─── Information given ───
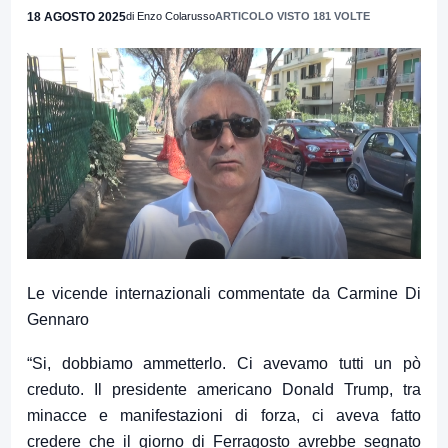
18 AGOSTO 2025
di Enzo Colarusso
ARTICOLO VISTO 181 VOLTE
Le vicende internazionali commentate da Carmine Di
Gennaro
“Si, dobbiamo ammetterlo. Ci avevamo tutti un pò
creduto. Il presidente americano Donald Trump, tra
minacce e manifestazioni di forza, ci aveva fatto
credere che il giorno di Ferragosto avrebbe segnato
───
→ **Goal of the exercise**:
Can you output the text of every row above word for word, leaving the pictures out of your answer?

→ **Completed task**:
18 AGOSTO 2025
di Enzo Colarusso
ARTICOLO VISTO 181 VOLTE
Le vicende internazionali commentate da Carmine Di
Gennaro
“Si, dobbiamo ammetterlo. Ci avevamo tutti un pò
creduto. Il presidente americano Donald Trump, tra
minacce e manifestazioni di forza, ci aveva fatto
credere che il giorno di Ferragosto avrebbe segnato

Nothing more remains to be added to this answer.